As far as I understand, there is no concrete timeline at the moment. However, the current phase of the disarmament process will be taken into account. Once the disarmament phase is completed, we will need to be in a position to discuss much more advanced and comprehensive matters.
One of the concerns in society is exactly this: steps are constantly being taken from one side only, while people are told that ‘more advanced and important things will be discussed later.’ What needs to be done to address this concern?

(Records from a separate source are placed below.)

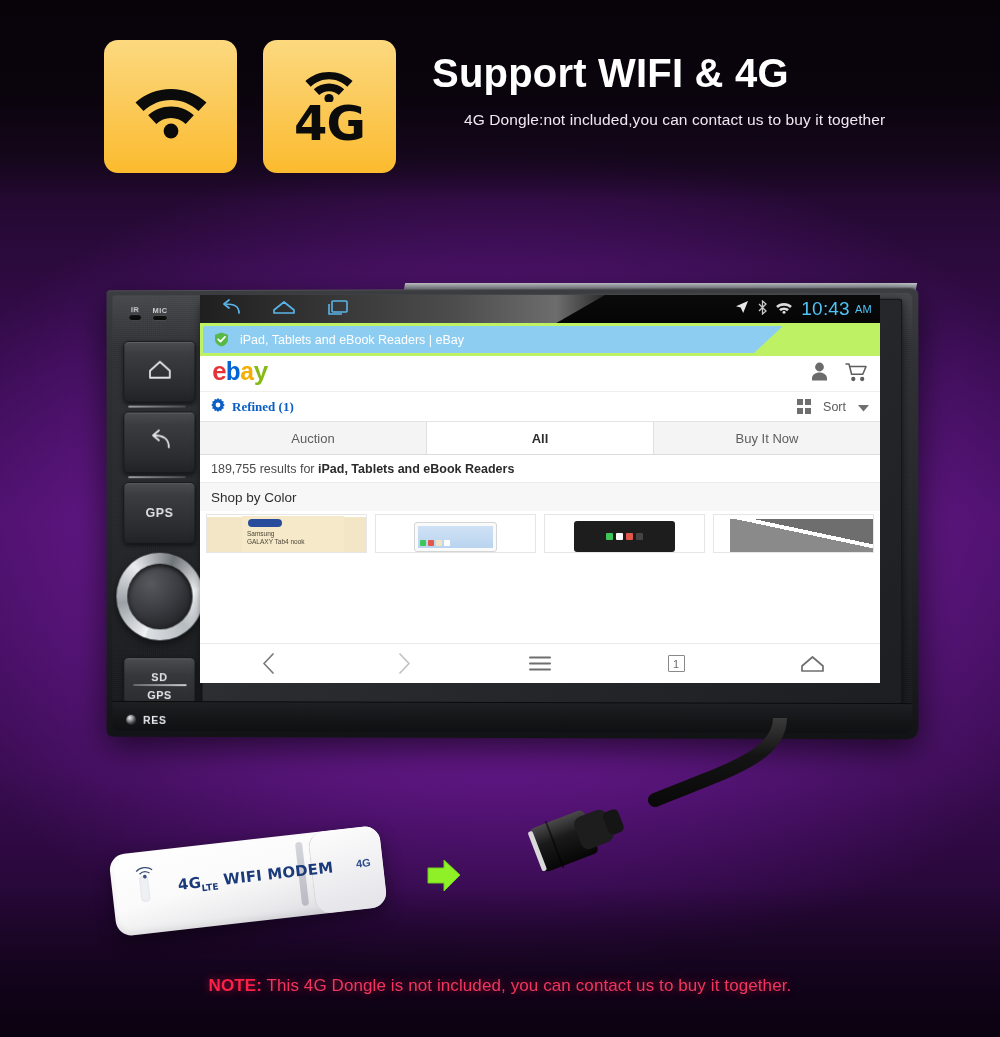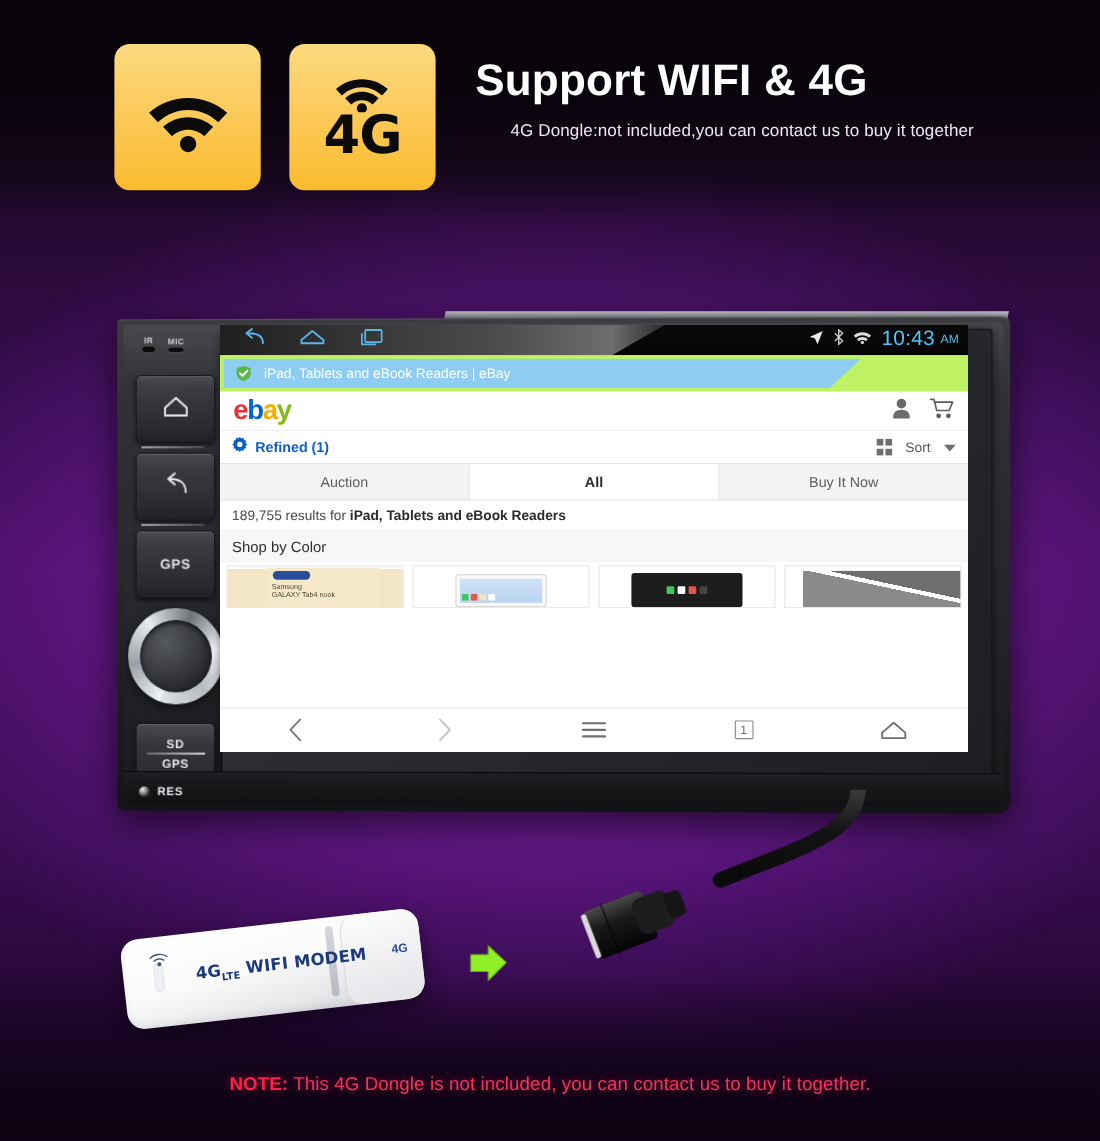--- a/index.html
+++ b/index.html
@@ -181,7 +181,7 @@
     height: 36px; background: #fff; display: flex; align-items: center;
     padding: 0 12px; justify-content: space-between; border-bottom: 1px solid #eee;
   }
-  #ebayLogo { font-family: Liberation Sans, sans-serif; font-weight: bold; font-size: 25px; letter-spacing: -1.2px; }
+  #ebayLogo { font-family: Liberation Mono, monospace; font-weight: bold; font-size: 25px; letter-spacing: -1.2px; }
   #ebayLogo .e{color:#e53238}#ebayLogo .b{color:#0064d2}#ebayLogo .a{color:#f5af02}#ebayLogo .y{color:#86b817}
   #hdrIcons { display: flex; align-items: center; gap: 17px; }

I believe we must continue to have confidence in ourselves and in Mr. Öcalan. As emphasized in the Call for Peace and a Democratic Society, our people must organize themselves, pursue political struggle, and develop new forms of organization. We need to trust in ourselves. After all, our people have reached a certain level of political maturity. Therefore, rather than relying on expectations, I believe it would be more appropriate to expand the struggle and ensure that the necessary steps are taken through that effort. Let us not forget, Mr. Öcalan took this initiative entirely on his own. It was a major initiative. And now, he is continuing it. If we view it from this perspective, I believe we will be able to carry all of this forward step by step. Of course, we will have to push hard on many fronts. For example, in this judicial package, there was no new regulation regarding Articles 220/6 and 314/3 of the Penal Code. These absurd charges, framed as “aiding a terrorist organization,” have been used for years to persecute thousands of people. Now, that offense is finally being eliminated. Even if small, this is a gain and it should be acknowledged. As we already said from the beginning, public expectations are very high. But we are still in the phase of negative peace. Once we bring that phase to a conclusion, we will enter a new period in which we can begin to address much more comprehensive issues.